I'm going to send you my darlin' Callie for a weekend so she can wake you up at 1 in the morning to go treasure hunting. :HistericalSmiley:

And I LOVE that you put up a fence inside a fence!! What we won't do for our babies. Yes I remember that pic you took of that eagle! So scary!



edelweiss said:


> Crysta, if it is tall enough 4-6 feet you might consider putting up a green mesh netting over the top (I use this on my tomato plants that I grow upward to keep birds out). It can be taken down & replaced easily & would totally prevent hawks entrance to a run. That way it could be long & not so wide for running for the pups.
> There are certainly lots of other kinds of mesh that can be used. It would give you peace of mind!


You know, the more I'm thinking about it, the more I like the idea of some type of netting that I can take on and off for the top. Jett & Callie get hardly any sun being here at the store with me and on a Sunday, if it's nice and sunny, it would be nice to be able to let them enjoy laying in the grass and soaking up some rays and I could be just inside in the kitchen but not sitting outside with them.


----------



## Canada (Jun 4, 2009)

The fence is a really pretty design.
Let us know how it works if you go ahead with it.

I have the link saved, and if it works good for your crew,
I might try to find it here to use in my yard.
We just got a Lowe's here last year.


----------



## gigigirlz (Jun 18, 2007)

Like the fence....Hate, Hate, Hate the Hawks....


----------



## Barb and the boys (Oct 26, 2007)

That's my fence!! I took down white lattice that I had around the Pooey Lawn and put up this fencing. I have it going from my outside fence, 5 panels, turn 3 panels and the last turn is behind my kiwi arbor. 

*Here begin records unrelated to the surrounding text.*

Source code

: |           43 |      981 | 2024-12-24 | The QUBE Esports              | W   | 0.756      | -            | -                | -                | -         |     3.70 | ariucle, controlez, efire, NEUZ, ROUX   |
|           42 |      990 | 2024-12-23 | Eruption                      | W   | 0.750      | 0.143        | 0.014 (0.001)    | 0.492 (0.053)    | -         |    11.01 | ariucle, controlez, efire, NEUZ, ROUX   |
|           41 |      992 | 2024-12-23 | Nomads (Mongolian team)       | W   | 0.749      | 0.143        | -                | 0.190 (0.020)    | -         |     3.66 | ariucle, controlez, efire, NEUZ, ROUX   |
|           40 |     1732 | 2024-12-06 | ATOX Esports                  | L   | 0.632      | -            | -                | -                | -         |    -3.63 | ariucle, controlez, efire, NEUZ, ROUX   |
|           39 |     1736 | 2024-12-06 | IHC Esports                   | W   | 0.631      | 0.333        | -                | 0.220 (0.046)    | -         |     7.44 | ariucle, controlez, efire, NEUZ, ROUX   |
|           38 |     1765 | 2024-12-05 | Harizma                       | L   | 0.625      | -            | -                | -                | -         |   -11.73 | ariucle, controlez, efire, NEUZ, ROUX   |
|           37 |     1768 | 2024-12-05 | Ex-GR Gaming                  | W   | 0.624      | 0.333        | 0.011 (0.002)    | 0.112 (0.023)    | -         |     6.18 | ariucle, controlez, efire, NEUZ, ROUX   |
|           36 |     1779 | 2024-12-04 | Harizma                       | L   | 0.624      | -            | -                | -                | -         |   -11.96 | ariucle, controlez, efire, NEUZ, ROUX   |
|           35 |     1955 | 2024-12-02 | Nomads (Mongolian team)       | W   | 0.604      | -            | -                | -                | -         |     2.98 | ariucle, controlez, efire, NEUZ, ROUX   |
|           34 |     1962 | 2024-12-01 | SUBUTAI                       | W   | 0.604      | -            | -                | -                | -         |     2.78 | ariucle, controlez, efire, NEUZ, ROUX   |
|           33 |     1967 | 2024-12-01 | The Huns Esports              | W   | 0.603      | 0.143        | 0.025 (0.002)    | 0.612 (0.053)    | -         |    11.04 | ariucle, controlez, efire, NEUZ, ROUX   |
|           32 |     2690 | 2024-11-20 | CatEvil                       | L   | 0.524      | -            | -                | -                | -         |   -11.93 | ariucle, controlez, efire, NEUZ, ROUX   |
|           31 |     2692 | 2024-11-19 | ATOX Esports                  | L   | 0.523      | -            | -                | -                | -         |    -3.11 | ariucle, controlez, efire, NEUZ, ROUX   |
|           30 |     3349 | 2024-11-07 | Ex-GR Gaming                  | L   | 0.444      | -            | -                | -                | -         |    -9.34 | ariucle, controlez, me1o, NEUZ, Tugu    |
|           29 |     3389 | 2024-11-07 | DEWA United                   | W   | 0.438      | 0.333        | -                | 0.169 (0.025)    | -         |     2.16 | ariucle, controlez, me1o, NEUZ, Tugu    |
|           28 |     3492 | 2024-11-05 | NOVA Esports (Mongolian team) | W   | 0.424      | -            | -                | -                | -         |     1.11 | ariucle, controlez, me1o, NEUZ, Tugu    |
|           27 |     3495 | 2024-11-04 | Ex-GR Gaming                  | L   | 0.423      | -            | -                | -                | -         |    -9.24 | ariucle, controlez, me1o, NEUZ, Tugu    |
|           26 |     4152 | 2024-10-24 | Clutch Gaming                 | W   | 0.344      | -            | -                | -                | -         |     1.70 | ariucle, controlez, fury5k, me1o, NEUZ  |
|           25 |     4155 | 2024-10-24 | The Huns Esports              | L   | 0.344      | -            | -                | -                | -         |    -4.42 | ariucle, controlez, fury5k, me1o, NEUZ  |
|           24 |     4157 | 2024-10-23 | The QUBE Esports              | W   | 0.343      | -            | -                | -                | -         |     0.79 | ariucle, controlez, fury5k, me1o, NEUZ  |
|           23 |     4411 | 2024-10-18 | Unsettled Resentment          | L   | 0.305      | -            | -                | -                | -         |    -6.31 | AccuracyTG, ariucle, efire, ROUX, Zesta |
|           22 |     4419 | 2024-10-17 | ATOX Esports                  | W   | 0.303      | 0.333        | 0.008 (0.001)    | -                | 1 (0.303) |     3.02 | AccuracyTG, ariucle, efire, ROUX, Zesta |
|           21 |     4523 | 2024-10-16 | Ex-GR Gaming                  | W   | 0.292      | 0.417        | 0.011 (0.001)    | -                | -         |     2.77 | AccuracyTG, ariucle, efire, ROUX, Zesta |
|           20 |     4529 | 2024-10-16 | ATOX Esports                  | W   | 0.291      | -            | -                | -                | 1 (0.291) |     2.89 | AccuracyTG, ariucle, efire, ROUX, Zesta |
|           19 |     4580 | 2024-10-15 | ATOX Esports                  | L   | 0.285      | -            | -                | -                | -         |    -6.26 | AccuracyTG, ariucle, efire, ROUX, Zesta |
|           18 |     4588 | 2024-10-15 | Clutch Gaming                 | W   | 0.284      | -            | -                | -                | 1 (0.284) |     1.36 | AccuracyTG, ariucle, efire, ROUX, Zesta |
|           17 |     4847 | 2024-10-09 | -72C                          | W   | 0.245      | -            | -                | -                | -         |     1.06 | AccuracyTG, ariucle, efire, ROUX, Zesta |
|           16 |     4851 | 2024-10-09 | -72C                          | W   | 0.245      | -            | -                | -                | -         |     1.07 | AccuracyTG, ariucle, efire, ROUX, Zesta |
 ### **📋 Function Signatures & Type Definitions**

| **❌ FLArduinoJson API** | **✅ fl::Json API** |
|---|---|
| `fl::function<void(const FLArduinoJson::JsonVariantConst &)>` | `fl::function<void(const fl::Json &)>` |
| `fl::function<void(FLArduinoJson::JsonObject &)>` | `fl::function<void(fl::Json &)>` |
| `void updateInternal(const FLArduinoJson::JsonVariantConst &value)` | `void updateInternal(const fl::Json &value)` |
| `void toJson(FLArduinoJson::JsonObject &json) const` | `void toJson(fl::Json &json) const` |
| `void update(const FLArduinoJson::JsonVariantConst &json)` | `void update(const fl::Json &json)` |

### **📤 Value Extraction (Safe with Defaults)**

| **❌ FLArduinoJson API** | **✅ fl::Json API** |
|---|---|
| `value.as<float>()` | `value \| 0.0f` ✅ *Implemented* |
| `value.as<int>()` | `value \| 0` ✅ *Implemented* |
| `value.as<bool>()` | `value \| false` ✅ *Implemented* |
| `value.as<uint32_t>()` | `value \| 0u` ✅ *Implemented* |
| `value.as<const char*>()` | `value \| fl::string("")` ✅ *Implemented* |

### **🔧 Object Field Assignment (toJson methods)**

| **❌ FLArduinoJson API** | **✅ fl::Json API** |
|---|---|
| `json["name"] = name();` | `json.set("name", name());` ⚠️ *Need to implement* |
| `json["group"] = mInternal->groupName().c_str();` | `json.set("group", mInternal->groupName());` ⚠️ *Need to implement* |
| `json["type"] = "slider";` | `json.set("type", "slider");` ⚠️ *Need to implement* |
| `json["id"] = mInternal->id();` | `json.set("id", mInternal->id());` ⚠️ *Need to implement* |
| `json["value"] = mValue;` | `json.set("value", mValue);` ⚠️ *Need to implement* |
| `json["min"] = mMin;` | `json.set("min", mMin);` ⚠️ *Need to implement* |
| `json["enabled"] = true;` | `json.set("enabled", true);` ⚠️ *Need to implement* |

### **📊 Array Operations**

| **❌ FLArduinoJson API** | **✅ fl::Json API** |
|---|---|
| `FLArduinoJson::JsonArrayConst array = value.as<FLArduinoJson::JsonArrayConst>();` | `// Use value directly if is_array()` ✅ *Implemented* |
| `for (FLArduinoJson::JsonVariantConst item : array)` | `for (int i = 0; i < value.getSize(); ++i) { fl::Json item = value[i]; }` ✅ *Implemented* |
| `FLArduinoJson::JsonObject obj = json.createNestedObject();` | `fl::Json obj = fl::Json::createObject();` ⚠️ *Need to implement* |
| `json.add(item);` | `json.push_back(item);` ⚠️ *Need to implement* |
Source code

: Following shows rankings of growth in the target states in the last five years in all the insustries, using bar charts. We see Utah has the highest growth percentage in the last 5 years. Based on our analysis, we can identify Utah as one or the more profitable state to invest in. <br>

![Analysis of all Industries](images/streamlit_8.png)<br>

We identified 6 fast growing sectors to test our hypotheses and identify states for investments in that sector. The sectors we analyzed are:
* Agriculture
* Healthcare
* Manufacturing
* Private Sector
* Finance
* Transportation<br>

I have probably had it up a year and it is great. I would take a picture, but the black just disappears into the background. 

I have no problems in keeping the lawn down, it has stakes that you put down in the ground on the ends, and I just weed whip around them. The hinge is just a slot and peg system, so if you are going to be using it as a gate, I would secure with a tape or something, because if one side is raised up, it will come out of the slot. There are other styles of fence with matching gates, but the leaf pattern did not have a match.

If you need to cover to keep the hawks out, but let the sun in, I would just get some bird netting and it could easily be attached to the top, and removed for mowing.

The old lattice gave Twinkie more privacy when he had to do his "duty", and when it first went up, he could see to the back of the yard where the cats are and he was a little reluctant to poop. He got over it soon.

Good luck if you decide to get it. I am thinking about getting more and using it in the front yard for my climbing roses.

Barb & Twinkie


----------